| AIM OF THE EXERCISE |
Beneath this task is a listing. State how many of its lines include the string "round", giving nothing but the number.
== Segment start ==
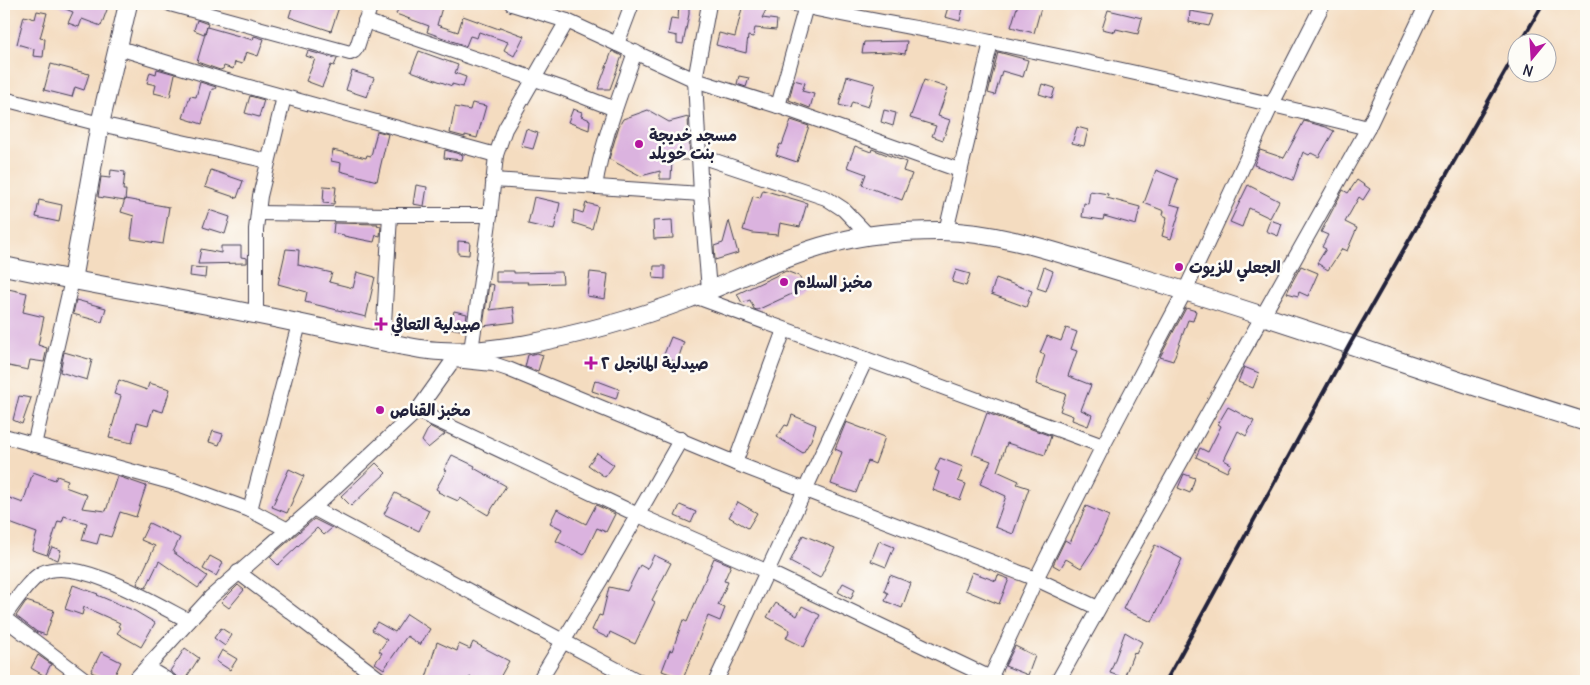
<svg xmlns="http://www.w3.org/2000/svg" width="1590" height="685" viewBox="0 0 1590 685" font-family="Delius,'Playpen Sans Arabic',sans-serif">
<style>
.building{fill:#dbb3df}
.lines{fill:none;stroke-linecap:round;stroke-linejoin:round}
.minor-casing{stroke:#423e4f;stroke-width:16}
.tertiary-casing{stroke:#423e4f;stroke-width:20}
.minor{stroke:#fff;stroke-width:14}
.tertiary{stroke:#fff;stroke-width:18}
.rail{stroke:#22223b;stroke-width:4}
.poi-dot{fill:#b5179e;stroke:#fdfcf7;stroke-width:2}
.labels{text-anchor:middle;stroke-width:5;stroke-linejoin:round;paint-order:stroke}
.poi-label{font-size:16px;font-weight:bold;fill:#22223b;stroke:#fdfcf7;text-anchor:start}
</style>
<rect width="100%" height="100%" fill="#fdfcf7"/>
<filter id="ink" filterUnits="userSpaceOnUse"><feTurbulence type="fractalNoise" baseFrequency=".02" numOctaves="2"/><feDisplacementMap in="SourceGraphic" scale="10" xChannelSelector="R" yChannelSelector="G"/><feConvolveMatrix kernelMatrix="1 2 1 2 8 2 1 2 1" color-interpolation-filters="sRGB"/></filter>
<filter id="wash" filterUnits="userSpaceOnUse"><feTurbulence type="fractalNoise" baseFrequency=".0096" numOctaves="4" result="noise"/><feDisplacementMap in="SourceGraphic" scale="20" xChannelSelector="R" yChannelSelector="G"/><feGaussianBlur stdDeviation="1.12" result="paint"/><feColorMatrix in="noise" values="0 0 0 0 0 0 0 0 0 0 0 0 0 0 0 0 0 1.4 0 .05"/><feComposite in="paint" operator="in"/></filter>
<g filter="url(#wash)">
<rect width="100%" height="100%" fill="#f4dcc0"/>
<g id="blocks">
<g class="building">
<path d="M53,4H100L108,7L101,26L82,19L79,27L68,23L73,12Z"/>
<path d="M293,4H340L331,31L289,17Z"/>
<path d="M400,4H443L437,25L458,32L463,16L499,29L500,27L524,36L514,56L504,50L508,42L479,32L477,38L470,36L466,46L427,32L429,26L396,14Z"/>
<path d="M679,4H689V14L683,44L677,43V36L668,34L671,18L678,19Z"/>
<path d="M743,4H769L762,18L777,20L776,30L755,28L753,37L748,36L746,53L716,45L719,33L735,37Z"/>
<path d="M949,4H964L960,21L945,17Z"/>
<path d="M1018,4H1042L1034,33L1011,27Z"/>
<path d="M1108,10L1142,18L1138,34L1116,29L1115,32L1102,29Z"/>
<path d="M37,11L47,13L40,38L45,39L43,57L33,56L34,49L17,44L24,16L35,19Z"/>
<path d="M1190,11L1213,15L1209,26L1189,22Z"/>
<path d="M197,20L208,24L204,34L194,30Z"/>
<path d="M207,27L253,40L254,36L264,39L258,56L246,52L242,64L235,62L233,69L224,66L223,69L220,70L197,62Z"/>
<path d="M907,41L905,54L891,52L862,53L864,42Z"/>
<path d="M308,51L337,59L334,66L331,65L322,87L306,81L315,59L306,56Z"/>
<path d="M419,51L458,65L455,73L466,77L463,87L452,84V86L411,71Z"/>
<path d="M612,51L622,56L610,89H598Z"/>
<path d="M998,52L1028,60L1023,77L1002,71L995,95L988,93Z"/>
<path d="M51,64L89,74L84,90L75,87L72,97L44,90Z"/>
<path d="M157,69L175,74L170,97L154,93L156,85L147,83L150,72L156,74Z"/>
<path d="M352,71L374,78L367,97L346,90Z"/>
<path d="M739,76L749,78L746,87L737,84Z"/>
<path d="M847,76L875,84L868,107L852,102L850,108L839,105Z"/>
<path d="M794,80L805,83L802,91L814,94L810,108L789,100Z"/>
<path d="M924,80L948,88L938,116L950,120L943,140L932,136L936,126L910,118Z"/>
<path d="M200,82L216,87L215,89H212L202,124L183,118L190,96L196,97Z"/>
<path d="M1042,84L1055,88L1052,98L1039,94Z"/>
<path d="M250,96L264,100L259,117L245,113Z"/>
<path d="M472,103L486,106L477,138L465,135V137L450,133L455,107L470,110Z"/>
<path d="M573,109L582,112L581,116L590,120L589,130L568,122Z"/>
<path d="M648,110L669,122L688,117L690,160H672L671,179H660V171L641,176L609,159L619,126L623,119Z"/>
<path d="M884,110L896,113L893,126L881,122Z"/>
<path d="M791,120L809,126L797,162L776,155L780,144L782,145Z"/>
<path d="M1304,121L1326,127L1334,131L1319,157L1311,153L1309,155L1303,152L1293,180L1254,165L1260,150L1284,158Z"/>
<path d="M1077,127L1088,130L1084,146L1072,143Z"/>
<path d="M526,129L538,133L533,149L521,146Z"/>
<path d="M377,131L388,134L377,181L340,171L341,163L331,161L333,150L366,158L367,155L371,156Z"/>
<path d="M855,146L871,152L872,149L906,162L903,171L912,174L902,200L862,185L866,174L847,167Z"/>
<path d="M445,150L463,155L462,160L444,158Z"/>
<path d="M111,170L125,172L123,190H126L125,201L98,197L101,177L110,178Z"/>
<path d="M211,170L243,181L237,198L205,187Z"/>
<path d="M1156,170L1178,179L1170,204L1181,207L1171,239L1162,236L1167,217L1163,215L1164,211L1144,203Z"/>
<path d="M1357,180L1370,189L1363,200L1359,197L1345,222L1357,228L1347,251L1342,249L1328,270L1317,263L1326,249L1322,247L1328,235L1321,232L1343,190L1348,193Z"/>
<path d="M416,185L427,187L424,206L413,204Z"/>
<path d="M1248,185L1279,201L1270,218L1249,208L1242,227L1230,222Z"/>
<path d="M324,186L336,187L334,204L323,203Z"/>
<path d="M763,190L807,203L800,227L780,223L778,235L753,233L743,230L753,196L760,198Z"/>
<path d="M1090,191L1108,194L1107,198L1140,207L1136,225L1104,216L1103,220L1082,217L1084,203L1088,204Z"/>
<path d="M534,197L560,203L554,230L528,224Z"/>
<path d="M125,199L169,207L163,244L131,239L134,216L121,212Z"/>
<path d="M39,200L62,205L59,222L36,217Z"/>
<path d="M586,203L598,206L592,229L573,223L574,210L583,213Z"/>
<path d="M209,210L230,217L225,234L203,227Z"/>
<path d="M672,220L673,238L654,239L653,221Z"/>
<path d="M1270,220L1282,224L1278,236L1266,231Z"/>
<path d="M729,221L738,253L715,260L714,246L723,243Z"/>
<path d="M334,223L378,224L377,225L381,226L380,236L376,235L374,242L344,236V235L333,233Z"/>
<path d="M458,241L470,242L469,255L458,254Z"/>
<path d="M221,246H241V257L247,258V263L198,264L201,249L221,253Z"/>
<path d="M286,249L299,250L298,265L332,273L329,282L353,288L357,272L375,277L366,317L305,302L307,292L278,284Z"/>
<path d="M654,266H665V279L653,278Z"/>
<path d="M1301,266L1318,273L1308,296L1299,292L1298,296L1287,293L1290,286Z"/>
<path d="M191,267L206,268L205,278L190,276Z"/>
<path d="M1044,267L1053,271L1046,291L1037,288Z"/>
<path d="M956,270L970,274L966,286L952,282Z"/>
<path d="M496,271H514V273L562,272L563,283L527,284L528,282H496Z"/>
<path d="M786,271L799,276L805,288L757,310L754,309L750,300L742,303L737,294Z"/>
<path d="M590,272L608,274L605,299L587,296Z"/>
<path d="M996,278L1032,291L1026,307L991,294Z"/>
<path d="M489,284L494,285L490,310L513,307L515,322L483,326Z"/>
<path d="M8,289L27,293L23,312L44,317L38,345L47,348L44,362L30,360L28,370L4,365V310Z"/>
<path d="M76,300L106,308L102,322L73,314Z"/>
<path d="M1186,308L1196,311L1193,321L1188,320L1173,361L1160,357Z"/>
<path d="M454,311L467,314L465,328L461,329L460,330L450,328Z"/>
<path d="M1066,328L1077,332L1071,349L1077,351L1068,376L1091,385L1081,410L1092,415L1088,426L1072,420L1073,416L1060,411L1066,394L1036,384L1045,355L1040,353L1047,336L1061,341Z"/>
<path d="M671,337L684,342L677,362L663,357Z"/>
<path d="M64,352L92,360L87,380L60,372Z"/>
<path d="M537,353L543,355L538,371L525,367L528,355Z"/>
<path d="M1244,367L1259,373L1253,388L1238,382Z"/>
<path d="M119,380L147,390L149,383L170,389L163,412L153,409L148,425L137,422L132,443L109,438L121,396L114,394Z"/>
<path d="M595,380L619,389L616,399L592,391Z"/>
<path d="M19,396L31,398L22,424L13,420Z"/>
<path d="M1228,407L1254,421L1246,436L1238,431L1224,460L1231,464L1227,472L1196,457L1200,448L1208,452L1221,426L1218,424Z"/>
<path d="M987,413L1051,436L1045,455L1007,443L997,471L1019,481L1017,484L1029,488L1013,534L995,527L1006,496L980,484L991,461L972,454Z"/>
<path d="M792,415L816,425L811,440L803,453L777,437L785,425L788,426Z"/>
<path d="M846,422L885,437L875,464L868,461L856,493L831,484L842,452L835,449Z"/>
<path d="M431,427L445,434L428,448L422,441L427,431Z"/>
<path d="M213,431L223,434L219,445L209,442Z"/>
<path d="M597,453L614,465L605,477L588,465Z"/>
<path d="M452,455L475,466L474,468L506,486L488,515L460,498L458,501L438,492L439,491L436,489L446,471L444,470Z"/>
<path d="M940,458L963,467L958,481L966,484L960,500L933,490L939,472L935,470Z"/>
<path d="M376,463L386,473L351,506L341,496Z"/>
<path d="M289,469L304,476L287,513L272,507Z"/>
<path d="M33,472L55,480L57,476L68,480L65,487L87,495L82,508L106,511L117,476L146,486L136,517L120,512L111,537L100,534L97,544L82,540L87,523L64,516L62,522L58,521L47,555L32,550L37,533L4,521V496L23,503Z"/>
<path d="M1184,474L1195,478L1190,493L1178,488Z"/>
<path d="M395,493L429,510L419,531L384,514Z"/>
<path d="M738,502L757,513L748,528L729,517Z"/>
<path d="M596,505L615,514L606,532L597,528L584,555L556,541L562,529L550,523L557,509L586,524Z"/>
<path d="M680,505L696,512L691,523L675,516Z"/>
<path d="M1086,506L1109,516L1098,542L1081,568L1066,559L1060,569L1053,565L1065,540L1070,543Z"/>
<path d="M314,519L332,528L324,535L317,528L278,565L270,557Z"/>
<path d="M149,523L180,538L173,552L207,576L198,588L159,561L146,588L137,584L155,546L141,540Z"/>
<path d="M803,535L835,548L820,578L790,562Z"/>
<path d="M879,541L894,547L886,567L871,561Z"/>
<path d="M1155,545L1182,559L1152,622L1123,609L1139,575Z"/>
<path d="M52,547L61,550L58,560L48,556Z"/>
<path d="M654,555L671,563L652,600L655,602L635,644L610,632L608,638L592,630L599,615L602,616L609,587L627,591L640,565L647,569Z"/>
<path d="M210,556L223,563L216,576L203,569Z"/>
<path d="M714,558L731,565L724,581L728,582L718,605L725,608L720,621L708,616L683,679L662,671L670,650L672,651L683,620L687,622Z"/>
<path d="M972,572L996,581L998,575L1009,579L999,604L965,590Z"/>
<path d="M890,575L911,583L902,608L885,601L888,593L884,591Z"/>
<path d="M843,583L855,589L851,599L838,592Z"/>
<path d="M73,585L98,594L97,595L135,611L155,623L141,647L117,633L121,628L118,626L120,623L84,607L82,615L65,609Z"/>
<path d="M238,585L244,590L229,608L221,602Z"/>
<path d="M26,601L54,610L46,635L37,632L16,616Z"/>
<path d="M776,603L797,616L802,606L820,615L804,647L786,638L790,630L767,617Z"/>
<path d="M407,614L430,629L420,645L407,636L384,669L375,663L382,653L379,651L387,640L372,630L377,622L395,632Z"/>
<path d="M221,628L232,635L225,646L214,638Z"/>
<path d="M1125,632L1142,642L1136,654L1134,652L1124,678L1110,673Z"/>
<path d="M437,642L457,651L459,644L470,649L473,642L509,661L498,681H478L470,677L468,681H432L426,678Z"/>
<path d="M1015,646L1035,656L1028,675L1005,666Z"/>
<path d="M185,648L199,658L184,681H178L176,676L170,671Z"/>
<path d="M222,650L237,659L230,670L216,661Z"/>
<path d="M101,652L121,662L112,681L91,672Z"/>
<path d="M38,655L51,664L45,676L31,668Z"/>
</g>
</g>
</g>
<g filter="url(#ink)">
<use href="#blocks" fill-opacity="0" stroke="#423e4f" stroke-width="1"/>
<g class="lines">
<defs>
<g id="minor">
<path d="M170,4L350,53L354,51L357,47L371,4"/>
<path d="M512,4L567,21L695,80L778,106L959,170"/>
<path d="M709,4L695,80L701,194L709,290"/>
<path d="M794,4C859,19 925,29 991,42C1117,68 1243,97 1368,128"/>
<path d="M365,21L564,89L615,109"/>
<path d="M617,44L632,4"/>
<path d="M119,48L220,79L496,155"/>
<path d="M4,99L100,124L268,161"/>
<path d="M778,106L806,6"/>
<path d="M700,156L826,198L843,209L869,236"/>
<path d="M493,180L701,194"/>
<path d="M595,187C602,140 620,96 635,52"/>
<path d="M258,213L390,215H490"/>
<path d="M946,231L991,42"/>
<path d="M694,296L1103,446"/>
<path d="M256,314V229L260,196L284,97"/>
<path d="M383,342L390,215"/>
<path d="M471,351L490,215L496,155L505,129L567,21"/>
<path d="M454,360L493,364L508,369L735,463L1036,579L1098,608"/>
<path d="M417,411L638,515L766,571L997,681"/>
<path d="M4,436L181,485L250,510L288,530"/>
<path d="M34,445L72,280"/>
<path d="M735,463L784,330"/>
<path d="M313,508L638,681"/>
<path d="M250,510L299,324"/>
<path d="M238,572L382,681"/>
<path d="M4,616C14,604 28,580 42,573C76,555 158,605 189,621"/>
<path d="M4,618L87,681"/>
<path d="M147,668L169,681"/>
<path d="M134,681L211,597L313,508L417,411L459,352"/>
<path d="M539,681L601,579L681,439"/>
<path d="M716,681L866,359"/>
<path d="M989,681L1036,579L1103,446L1185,291L1272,104L1323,4"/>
<path d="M1058,681L1368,128L1427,4"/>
</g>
<g id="tertiary">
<path d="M4,266C87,284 171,297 254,314C295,322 335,331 375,340C396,344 418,350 440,351C467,353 495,349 522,345C578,335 635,319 688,299C737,280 784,256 834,243C869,233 904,231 940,231C1005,232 1070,257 1132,275C1285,320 1434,375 1586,422"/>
<path d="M72,280L100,124L128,4"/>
</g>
</defs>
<use href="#minor" class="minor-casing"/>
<use href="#tertiary" class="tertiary-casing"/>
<use href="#minor" class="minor"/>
<use href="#tertiary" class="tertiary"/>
<g class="rail">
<path d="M1521,42L1543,4"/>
<path d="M1166,681L1350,344L1518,49"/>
</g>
</g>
</g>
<g class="poi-dot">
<circle cx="639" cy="144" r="5"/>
<circle cx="1179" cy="267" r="5"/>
<circle cx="784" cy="282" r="5"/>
<path d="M378.5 316.5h5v5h5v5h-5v5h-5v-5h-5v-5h5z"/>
<path d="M588.5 355.5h5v5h5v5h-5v5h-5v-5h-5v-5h5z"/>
<circle cx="380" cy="410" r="5"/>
</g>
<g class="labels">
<g class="poi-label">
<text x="649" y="141">مسجد خديجة<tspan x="649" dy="18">بنت خويلد</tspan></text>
<text x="1189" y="273">الجعلي للزيوت</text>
<text x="794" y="288">مخبز السلام</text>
<text x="391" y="330">صيدلية التعافي</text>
<text x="601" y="369">صيدلية المانجل ٢</text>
<text x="390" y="416">مخبز القناص</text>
</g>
</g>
<rect width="1590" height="685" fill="none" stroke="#fdfcf7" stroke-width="20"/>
<g transform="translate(1532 58) rotate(198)"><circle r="24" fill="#fdfcf7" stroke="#a5a5ac"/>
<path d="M0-4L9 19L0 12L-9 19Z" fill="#b5179e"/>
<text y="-8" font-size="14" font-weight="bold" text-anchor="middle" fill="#22223b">N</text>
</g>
</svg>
== Segment end ==
| REPLY |
2